:: Exercise input

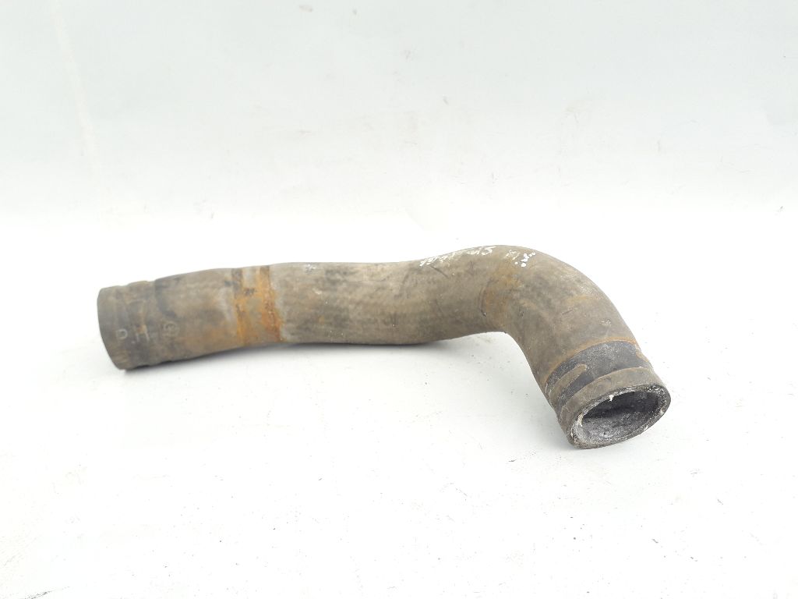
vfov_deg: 51.4
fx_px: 622
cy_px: 300
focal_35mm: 27
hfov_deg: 65.3
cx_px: 399
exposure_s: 1/158
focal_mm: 3.6
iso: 40
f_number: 1.9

::::

* _Instructions to follow_
Print each entry shown above with exact wording and no pictures.

* _Written solution_
vfov_deg: 51.4
fx_px: 622
cy_px: 300
focal_35mm: 27
hfov_deg: 65.3
cx_px: 399
exposure_s: 1/158
focal_mm: 3.6
iso: 40
f_number: 1.9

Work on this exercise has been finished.